Sem oposição, CPI da CBF é inviável e pode servir para defesa dos acusados
Em vias de ser instaurada, a CPI da CBF, apesar do desejo e empolgação dos que querem a apuração dos maus-feitos de dirigentes esportivos do Brasil, na prática, dentro dos moldes de atuação previstos, é absolutamente inviável.
Pode até, lamentavelmente, servir como defesa dos acusados.
Para que uma CPI funcione com eficácia é imprescindível que exista não apenas trabalho de oposição, mas também apoio midiático.
No caso específico da CBF, é impossível conseguir quaisquer da alternativas.

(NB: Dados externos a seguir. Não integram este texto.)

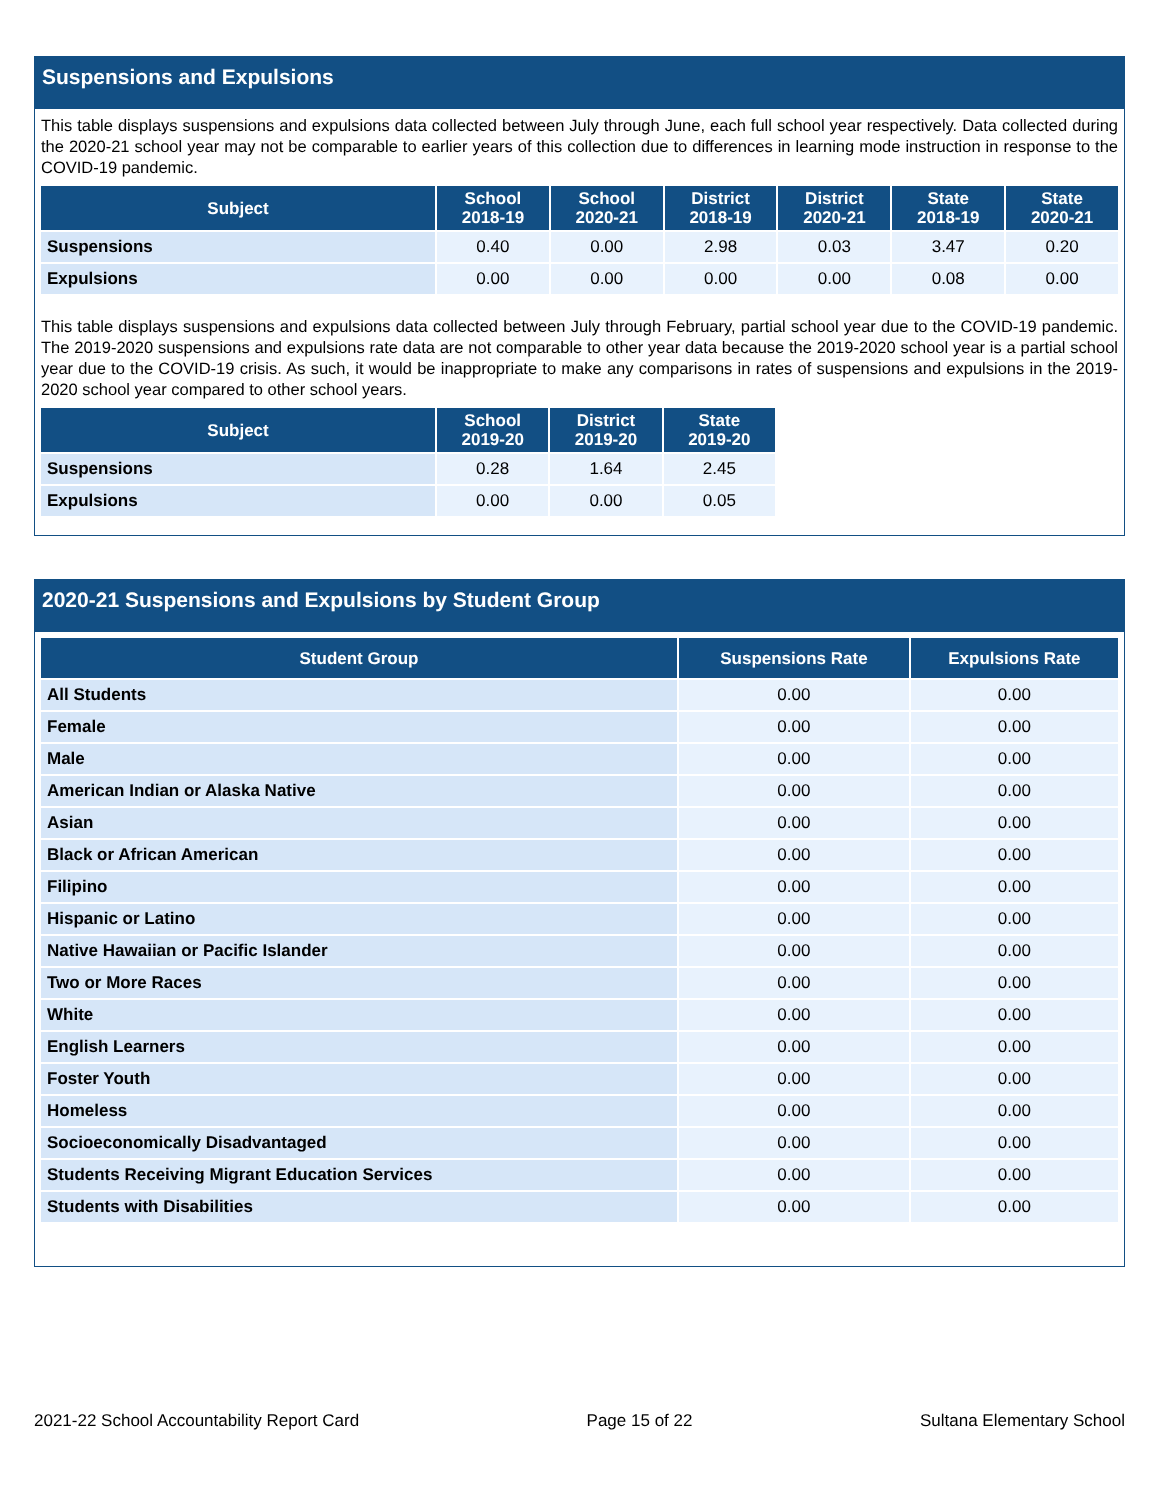Suspensions and Expulsions
This table displays suspensions and expulsions data collected between July through June, each full school year respectively. Data collected during the 2020-21 school year may not be comparable to earlier years of this collection due to differences in learning mode instruction in response to the COVID-19 pandemic.
| Subject | School 2018-19 | School 2020-21 | District 2018-19 | District 2020-21 | State 2018-19 | State 2020-21 |
| --- | --- | --- | --- | --- | --- | --- |
| Suspensions | 0.40 | 0.00 | 2.98 | 0.03 | 3.47 | 0.20 |
| Expulsions | 0.00 | 0.00 | 0.00 | 0.00 | 0.08 | 0.00 |
This table displays suspensions and expulsions data collected between July through February, partial school year due to the COVID-19 pandemic. The 2019-2020 suspensions and expulsions rate data are not comparable to other year data because the 2019-2020 school year is a partial school year due to the COVID-19 crisis. As such, it would be inappropriate to make any comparisons in rates of suspensions and expulsions in the 2019-2020 school year compared to other school years.
| Subject | School 2019-20 | District 2019-20 | State 2019-20 |
| --- | --- | --- | --- |
| Suspensions | 0.28 | 1.64 | 2.45 |
| Expulsions | 0.00 | 0.00 | 0.05 |
2020-21 Suspensions and Expulsions by Student Group
| Student Group | Suspensions Rate | Expulsions Rate |
| --- | --- | --- |
| All Students | 0.00 | 0.00 |
| Female | 0.00 | 0.00 |
| Male | 0.00 | 0.00 |
| American Indian or Alaska Native | 0.00 | 0.00 |
| Asian | 0.00 | 0.00 |
| Black or African American | 0.00 | 0.00 |
| Filipino | 0.00 | 0.00 |
| Hispanic or Latino | 0.00 | 0.00 |
| Native Hawaiian or Pacific Islander | 0.00 | 0.00 |
| Two or More Races | 0.00 | 0.00 |
| White | 0.00 | 0.00 |
| English Learners | 0.00 | 0.00 |
| Foster Youth | 0.00 | 0.00 |
| Homeless | 0.00 | 0.00 |
| Socioeconomically Disadvantaged | 0.00 | 0.00 |
| Students Receiving Migrant Education Services | 0.00 | 0.00 |
| Students with Disabilities | 0.00 | 0.00 |
2021-22 School Accountability Report Card Page 15 of 22 Sultana Elementary School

A entidade conta com defensores tanto no Congresso quanto no Senado, de todos os flancos (PT, PMDB, PSDB), que, certamente, esquecerão as diferenças para evitar que o pior aconteça a quem sempre lhes assistiu.
Lula, Aécio, Eduardo Cunha, Renan Calheiros… todos, amigos de Ricardo Teixeira, são simpáticos à cartolagem do futebol brasileiro.
Não por acaso, a CBF mantém em sua vice-presidência, desde o período Ricardo Teixeira, passando por Marin e agora com Del Nero, a figura de Fernando Sarney, com sobrenome que dispensa explicações mais profundas.
O afago se dá também das Federações, com cargos distribuídos a diversos políticos, apadrinhados destes, membros do judiciário e também da cúpula das polícias (civil e militar).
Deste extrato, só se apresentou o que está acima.